Sunday, April 12, 2009

Touched with violence



The Telegraph

Indian society is inured to everyday sights of cruelty. Little boys working in roadside teashops being cuffed or slapped around, children carrying loads, washing clothes and utensils, running barefoot after their mothers rushing to catch the train back home after a day of labour in the city are common sights that no one registers as cruel or uncivilized. People would be surprised if told that such sights are a marker of a society’s selfish myopia, insensitivity and lack of concern about the rights and needs of the less fortunate. Efforts to spread awareness and the honing of laws, against child labour for example, may have been intended to rouse people from these characteristic darknesses; evidently they have failed. Instead, people turn inhumanity into spectacle. A young girl, Moyna Das, accused of stealing from a house, was tied by her wrists to the grills of a window outside the house to be beaten up. She was ultimately — and ironically — ‘rescued’ by the police. In the news photograph that showed Moyna tied up, the heart-breaking helplessness of her face is given its true context by the grinning, eager faces of young women close by. They seem to represent the monstrous blood-thirst and love of bullying violence that lurk in today’s society.

The people of West Bengal, whether in the city or in towns and villages, have developed a habit of taking the law into their own hands. A petty thief or a pickpocket, if caught, is very often beaten up by a vengeful mob to an inch of his life, and sometimes killed. The excuse is that the police would let the offender go; it is up to the victimized people to make sure he does not do it again. It is true that the politicization of every institution and the links of local politicians with criminals have together undermined public trust to a great extent. But all that this negative synergy does is encourage the love of violence among citizens, for the opposite of order is always disorder. Citizens feel righteous in their inhumanity: when a theft should just be reported to the police, they become the accusers, judges and executioners all in one. The most basic forms of civic life are now not just at risk, but also in danger of being forgotten. The trend is terrifying.
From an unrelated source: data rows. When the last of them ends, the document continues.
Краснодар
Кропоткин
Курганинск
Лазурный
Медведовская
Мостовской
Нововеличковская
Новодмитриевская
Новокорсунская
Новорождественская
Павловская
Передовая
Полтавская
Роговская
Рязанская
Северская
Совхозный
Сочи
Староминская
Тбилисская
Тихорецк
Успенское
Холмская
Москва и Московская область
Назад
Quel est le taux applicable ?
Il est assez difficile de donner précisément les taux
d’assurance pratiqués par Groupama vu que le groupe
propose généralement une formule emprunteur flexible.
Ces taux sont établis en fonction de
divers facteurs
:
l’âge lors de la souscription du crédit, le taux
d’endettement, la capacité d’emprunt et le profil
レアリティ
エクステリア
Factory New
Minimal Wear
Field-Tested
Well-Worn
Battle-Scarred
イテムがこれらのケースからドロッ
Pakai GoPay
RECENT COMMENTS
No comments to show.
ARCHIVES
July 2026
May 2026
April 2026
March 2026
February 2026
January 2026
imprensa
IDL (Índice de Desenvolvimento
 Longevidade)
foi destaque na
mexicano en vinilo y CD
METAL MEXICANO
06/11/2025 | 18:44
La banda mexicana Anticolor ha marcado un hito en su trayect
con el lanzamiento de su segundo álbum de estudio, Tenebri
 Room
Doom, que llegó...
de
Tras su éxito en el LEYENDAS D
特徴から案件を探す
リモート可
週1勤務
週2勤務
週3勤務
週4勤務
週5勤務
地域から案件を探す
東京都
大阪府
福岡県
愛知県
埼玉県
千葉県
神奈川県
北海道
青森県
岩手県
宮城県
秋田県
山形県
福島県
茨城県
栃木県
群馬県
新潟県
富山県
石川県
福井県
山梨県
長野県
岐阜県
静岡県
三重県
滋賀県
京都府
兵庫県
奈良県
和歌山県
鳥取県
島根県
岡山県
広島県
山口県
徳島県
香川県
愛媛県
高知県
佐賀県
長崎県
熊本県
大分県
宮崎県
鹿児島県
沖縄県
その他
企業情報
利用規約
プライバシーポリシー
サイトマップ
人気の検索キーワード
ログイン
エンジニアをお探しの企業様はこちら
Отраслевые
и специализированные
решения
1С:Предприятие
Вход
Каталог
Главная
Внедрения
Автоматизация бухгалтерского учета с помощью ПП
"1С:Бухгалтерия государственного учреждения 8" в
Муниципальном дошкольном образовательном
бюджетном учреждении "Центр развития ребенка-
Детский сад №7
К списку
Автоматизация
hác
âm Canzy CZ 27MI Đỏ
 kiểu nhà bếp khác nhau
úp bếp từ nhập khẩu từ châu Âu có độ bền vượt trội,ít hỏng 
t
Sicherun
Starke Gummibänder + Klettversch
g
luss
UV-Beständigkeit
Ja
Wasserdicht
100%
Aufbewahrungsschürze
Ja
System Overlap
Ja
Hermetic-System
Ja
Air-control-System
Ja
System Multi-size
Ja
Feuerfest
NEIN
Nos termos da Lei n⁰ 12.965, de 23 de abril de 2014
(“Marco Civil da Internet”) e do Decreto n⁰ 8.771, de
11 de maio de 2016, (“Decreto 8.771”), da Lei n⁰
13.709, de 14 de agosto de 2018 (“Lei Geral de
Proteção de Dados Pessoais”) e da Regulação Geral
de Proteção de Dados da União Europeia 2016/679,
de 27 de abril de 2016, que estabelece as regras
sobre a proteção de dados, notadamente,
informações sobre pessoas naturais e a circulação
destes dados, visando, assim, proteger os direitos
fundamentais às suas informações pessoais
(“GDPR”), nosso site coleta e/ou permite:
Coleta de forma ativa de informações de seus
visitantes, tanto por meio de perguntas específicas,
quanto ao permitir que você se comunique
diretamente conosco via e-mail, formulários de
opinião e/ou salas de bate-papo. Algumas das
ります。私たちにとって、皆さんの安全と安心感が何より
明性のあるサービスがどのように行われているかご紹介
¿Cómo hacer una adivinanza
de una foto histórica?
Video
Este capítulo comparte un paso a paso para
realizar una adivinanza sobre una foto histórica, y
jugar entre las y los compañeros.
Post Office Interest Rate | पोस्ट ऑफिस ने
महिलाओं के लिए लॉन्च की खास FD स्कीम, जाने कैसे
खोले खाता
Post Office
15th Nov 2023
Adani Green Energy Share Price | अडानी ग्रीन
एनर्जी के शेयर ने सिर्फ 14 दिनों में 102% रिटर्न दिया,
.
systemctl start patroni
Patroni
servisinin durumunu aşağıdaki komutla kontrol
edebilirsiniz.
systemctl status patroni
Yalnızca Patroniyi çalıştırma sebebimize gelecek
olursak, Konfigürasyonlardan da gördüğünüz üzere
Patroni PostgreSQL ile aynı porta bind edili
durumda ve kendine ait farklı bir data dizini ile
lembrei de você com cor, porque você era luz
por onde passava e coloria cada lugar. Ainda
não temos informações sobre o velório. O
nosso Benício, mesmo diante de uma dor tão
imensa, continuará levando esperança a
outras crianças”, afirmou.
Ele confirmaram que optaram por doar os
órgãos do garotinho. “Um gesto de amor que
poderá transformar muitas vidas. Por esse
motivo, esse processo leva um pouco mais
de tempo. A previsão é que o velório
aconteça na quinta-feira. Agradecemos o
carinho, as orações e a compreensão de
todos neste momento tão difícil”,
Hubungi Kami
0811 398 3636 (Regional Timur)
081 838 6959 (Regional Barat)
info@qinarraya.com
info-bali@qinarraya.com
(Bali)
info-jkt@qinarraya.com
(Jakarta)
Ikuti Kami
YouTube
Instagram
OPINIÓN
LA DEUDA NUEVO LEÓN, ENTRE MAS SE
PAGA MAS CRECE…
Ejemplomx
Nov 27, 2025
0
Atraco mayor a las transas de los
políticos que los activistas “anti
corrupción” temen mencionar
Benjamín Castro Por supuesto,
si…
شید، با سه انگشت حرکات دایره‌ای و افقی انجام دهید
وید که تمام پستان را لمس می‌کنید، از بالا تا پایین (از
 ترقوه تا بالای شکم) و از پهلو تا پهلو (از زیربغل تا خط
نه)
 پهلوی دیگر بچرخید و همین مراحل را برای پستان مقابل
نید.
The enthusiastic violence is always directed at the weak, poor and helpless. No one can be more vulnerable than a young girl allegedly caught stealing in a strange neighbourhood and exposed to a delighted public. She should not have been there if society had any pretence of being civilized. The Left in West Bengal has always liked to claim credit for the absence of communal and caste discrimination. But the arrogant contempt towards claims of the humanness of the poor is a disguised form of casteism that expresses itself typically in public spectacles of collective violence of the kind Moyna faced. When violence is the only mode of touching, it is the other side of a culture of untouchability.